Quran Quote  : 

Quran-37:125 Surah As-saffat English Translation,Transliteration and Tafsir(Tafseer).

أَتَدۡعُونَ بَعۡلٗا وَتَذَرُونَ أَحۡسَنَ ٱلۡخَٰلِقِينَ

Transliteration:( Atad'oona Ba'lanw wa tazaroona ahsanal khaaliqeen )

125.Do you worship your god Baal (128) and leave the Best of the Creators?

Surah As-Saffat Ayat 125 Tafsir (Commentry)



  • Tafseer-e-Naeemi (Ahmad Yaar Khan)
  • Ibn Kathir
  • Ala-Madudi

128. Ba'l is the name of the famous ido! of this city. It is due to this idol that the city is called Balbak, which is in Syria. This idol was made of gold. It was twenty yards long and in its eyes rubies were placed. 100 devotees of this idol were staying in the temple. The devil was speaking from the stomach of this idol, which these devotees would memorize and explain to the people (Tafseer Roohul Mu'ani).

 

Ibn-Kathir

The tafsir of Surah As-Saffat verse 125 by Ibn Kathir is unavailable here.
Please refer to Surah Saffat ayat 123 which provides the complete commentary from verse 123 through 132.

(37:125) Do you call upon Baal[71] and forsake the Best of the Creators?

71. Lexically, baal means master, chief and possessor. This word was also used for husband, and has been used in this sense at several places in the Quran itself, e.g. in (Surah Al-Baqarah, Ayat 228); (Surah An-Nisa, Ayat 127); (Sura Houd, Ayat 72) and (Surah An-Noor, Ayat 31). However; in the ancient times the Semetic nations used it in the meaning of deity or lord; they had even given the name of Baal to a special god. The chief male god of the Phoenicians, in particular, was Baal and their chief goddess was Ashtoreth, his wife. The scholars differ as to whether Baal meant the sun or Jupiter, and Ashtoreth the moon or Venus. In any case, historically it is certain that Baal worship was prevalent from Babylon to Egypt throughout the Middle East, and the polytheistic communities of the Lebanon and Syria and Palestine, in particular, had become its devotees. When the Israelites settled in Palestine and Jordan after they came out from Egypt, they started contracting marriage and other social relations with the polytheistic nations round about them, in violation of the strict prohibitive injunctions of the Torah, the disease of idolworship began to spread among them, too. According to the Bible, this moral and religious decline had started appearing among the Israelites soon after the death of Joshua, son of Nun, who was the first caliph of the Prophet Moses:

And the children of Israel did evil in the sight of the Lord, and served Baalim. And they forsook the Lord, and served Baal and Ashtoreth. (Judges, 2: 11-13).

And the children of Israel dwelt among the Canaanites, Hittites, and Amorites, and Perizzites and Hivites, and Jebusites. And they took their daughters to be their wives, and gave their daughters to their sons, and served their gods. (Judges, 3: 5-6).

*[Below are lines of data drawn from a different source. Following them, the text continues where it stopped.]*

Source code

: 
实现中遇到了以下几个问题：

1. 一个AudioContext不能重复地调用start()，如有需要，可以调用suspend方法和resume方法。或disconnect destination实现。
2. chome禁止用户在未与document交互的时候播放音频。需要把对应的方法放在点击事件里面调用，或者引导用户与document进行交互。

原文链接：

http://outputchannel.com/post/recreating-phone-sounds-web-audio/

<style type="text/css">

At that time worship of Baal had so deeply affected the Israelites that, according to the Bible, in one of their habitations a public altar had been built at which offerings were made to Baal. A God-worshiping Israelite could not bear the sight; so he pulled down the altar one night. Next morning a great multitude of the people gathered together and demanded that the man who had cast down the altar be put to death. (Judges, 6:25-32). This evil, at last, was put to an end by Samuel, Saul and the Prophets David and Solomon (peace be upon them). They not only reformed the Israelites generally but also eradicated polytheism and idol worship from their kingdom. But after the death of the Prophet Solomon the mischief was again revived and the Israelite state of northern Palestine was swept away in the flood of Baal-worship.